10. Open Questions and Ambiguities

  • OQ1. Should the spec require PII/secret scrubbing before the data lands in dev? Currently none is specified. If regulated data exists in prod, this is a gap.
  • OQ2. Is there a minimum pgsync version required, or should the spec be loose? The FK deferral flag’s exact semantics differ across versions (--defer-constraints vs --defer-constraints-v1/v2).
  • OQ3. Should the launcher log each run (timestamp, operator, tables synced) to a persistent file for audit? Not currently done.
  • OQ4. Should the launcher refuse to run if the destination URL appears to point at anything other than localhost, as a guardrail against syncing prod-to-prod by misconfiguration?
  • OQ5. Windows support: the current launcher uses Bash and pgrep. Is WSL an acceptable baseline or must native Windows be supported?
  • OQ6. The cleanup uses pgrep to locate the backgrounded SSH PID by matching its command line. If two launcher runs overlap with the same local port, the PID match may be ambiguous. In practice the same port would already have caused one to fail; still, worth confirming.

11. Implementation Notes (Non-Normative)

These reflect the current Bash implementation and are offered to aid rebuilds, not to constrain them.

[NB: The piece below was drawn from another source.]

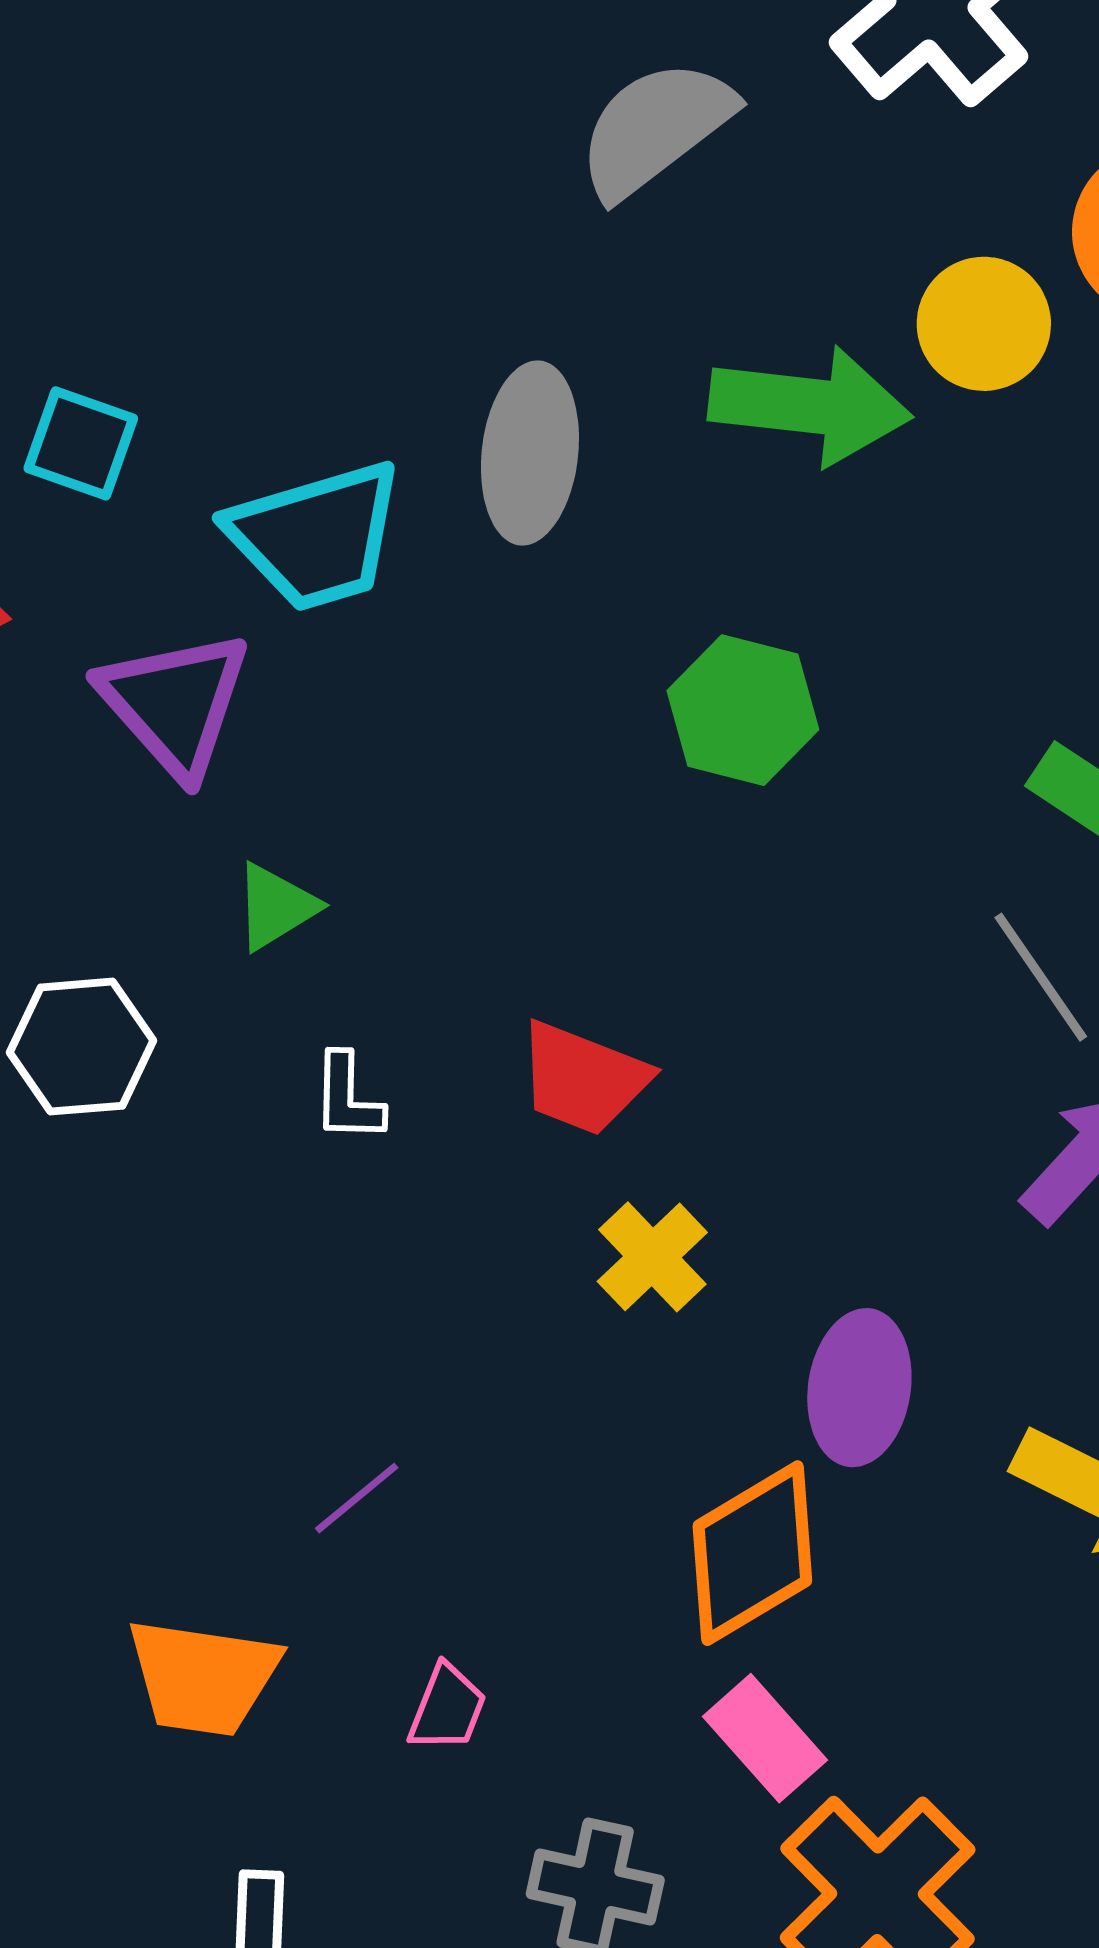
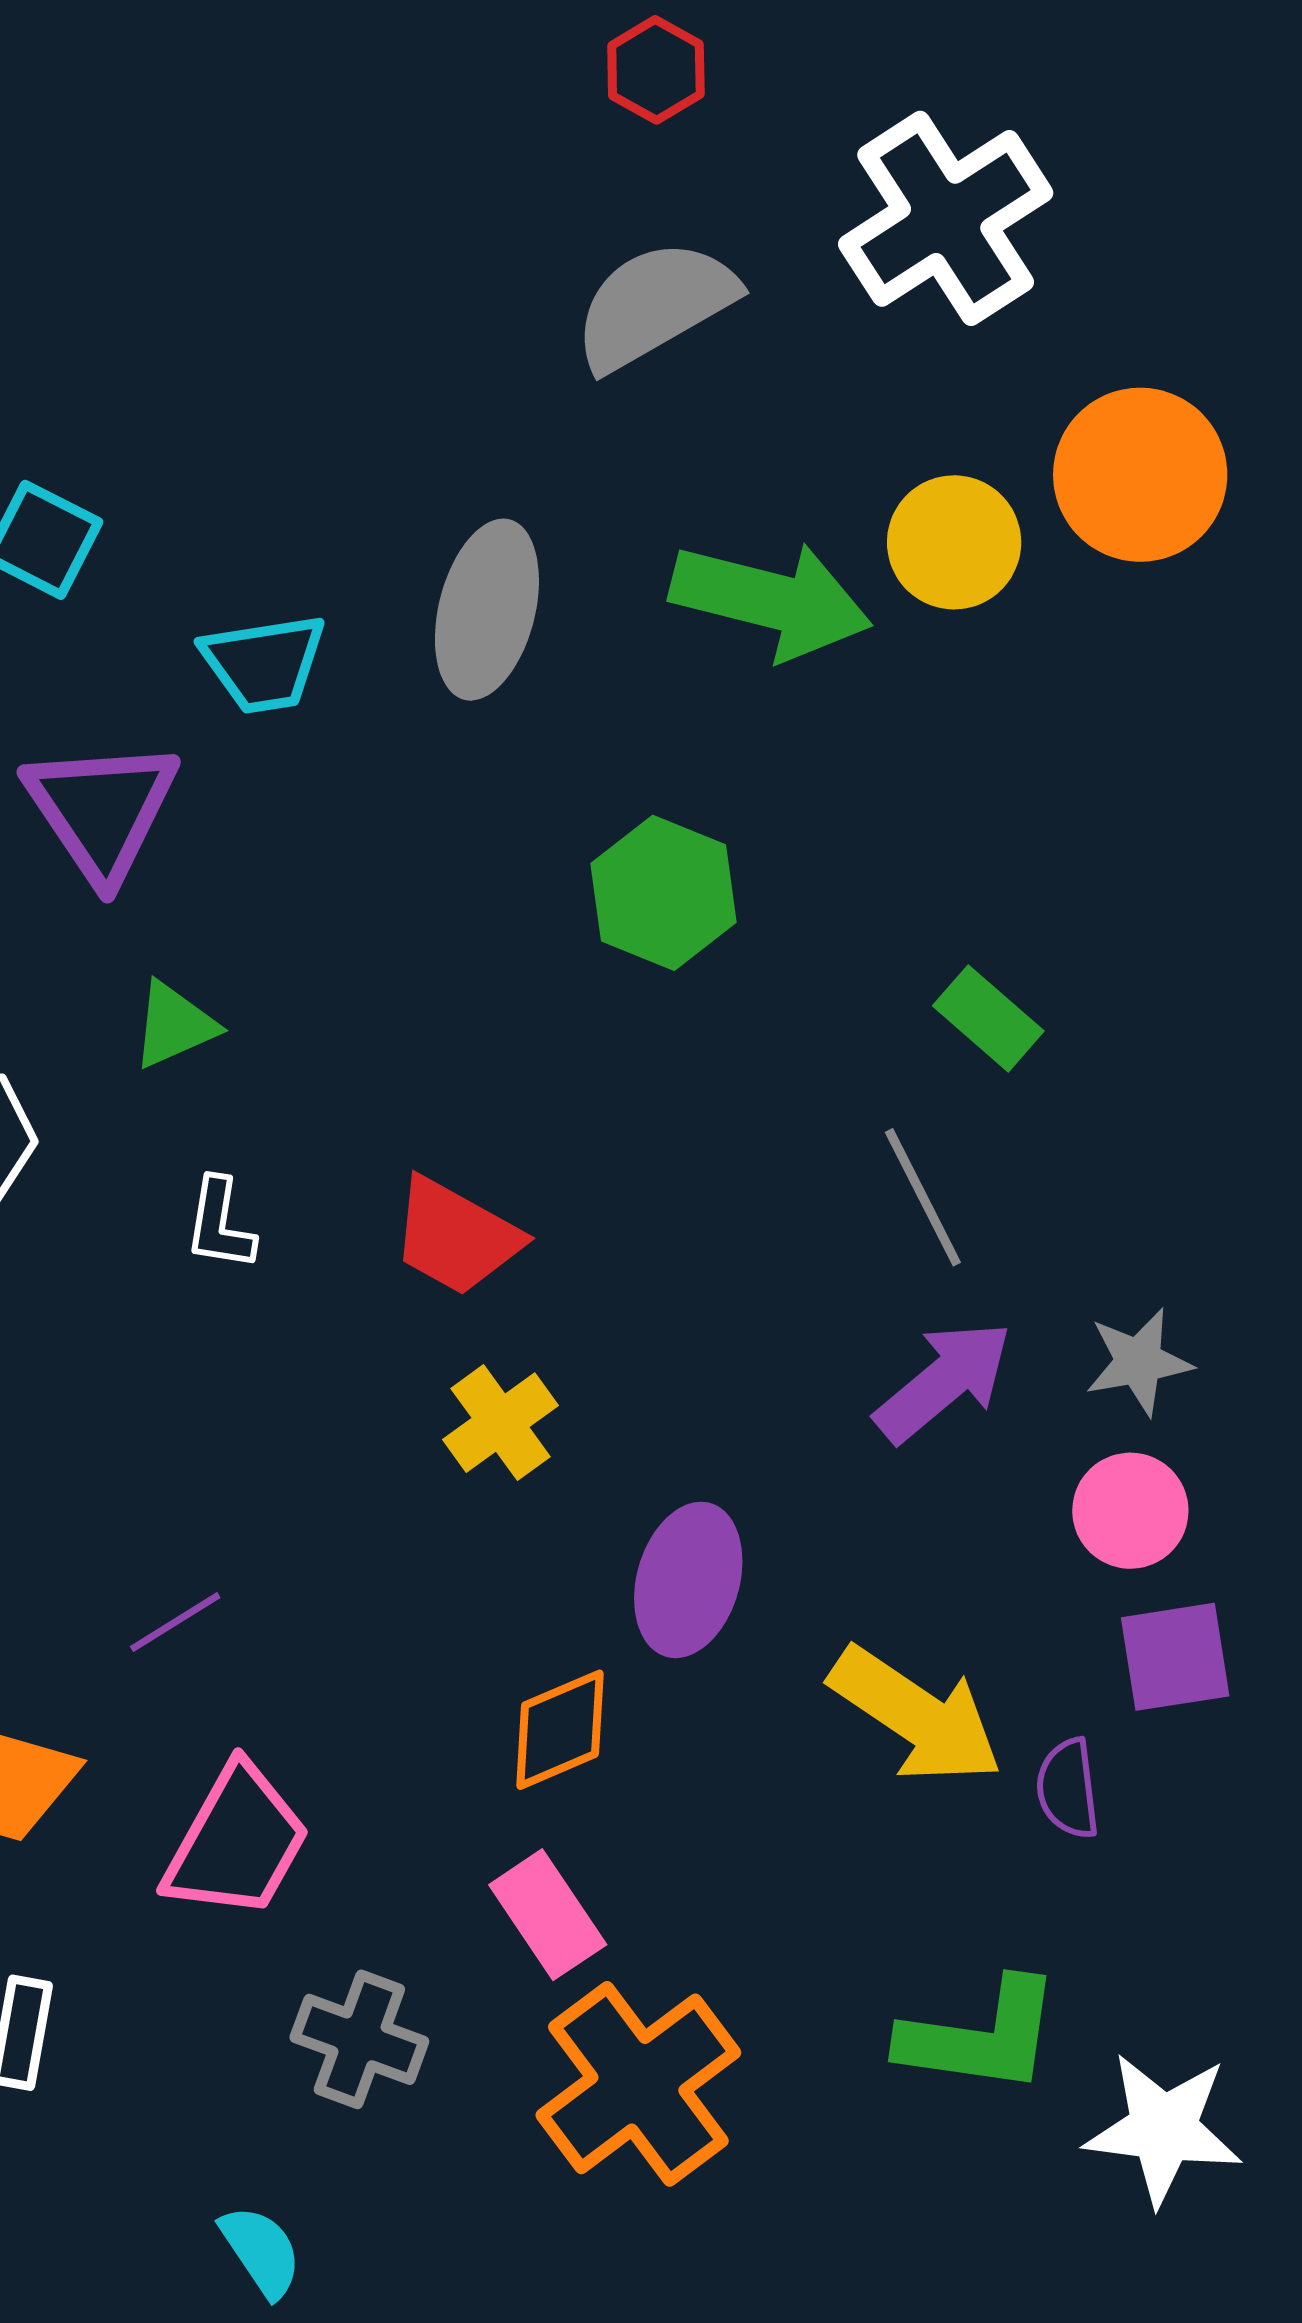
cyan trapezoid: (316, 536) -> (264, 663), size x0.7
orange diamond: (752, 1553) -> (560, 1730), size x0.7
pink trapezoid: (447, 1708) -> (237, 1842), size x1.8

  • The script uses set -euo pipefail to make any unhandled failure fatal.
  • set -a; source "$ENV_FILE"; set +a is used to auto-export every variable from the env file into the process environment.
  • The SSH invocation uses -f -N -o ExitOnForwardFailure=yes -L <local_port>:<remote_host>:<remote_port> <ssh_host>. -f forks to background after authentication; -N requests no remote command; -L defines the local port forward.
  • PID resolution uses pgrep -f on the literal SSH command. A rebuild in another language could instead retain the PID returned by a non--f variant and manage backgrounding itself.
  • The script deliberately does not redirect sync engine output; the engine’s native per-table progress reporting is the operator’s primary progress signal.
  • In-repo files are named bin/pgsync-tunnel, .pgsync.yml, .env.pgsync, .env.pgsync.example. Nothing in the contract requires these exact names.

12. Out of Scope

  • Setting up the SSH alias (~/.ssh/config entry, key distribution, ProxyJump rules).
  • Installing pgsync, ssh, or Postgres.
  • Provisioning or schema-migrating the destination database.
  • Provisioning or securing the source (production) database.
  • Any UI, dashboard, or web-based wrapper around the sync.
  • Data masking, PII redaction, sampling, or row-level filtering.
  • Continuous/scheduled sync. This is an on-demand operator tool.
  • Sync direction other than prod → local dev.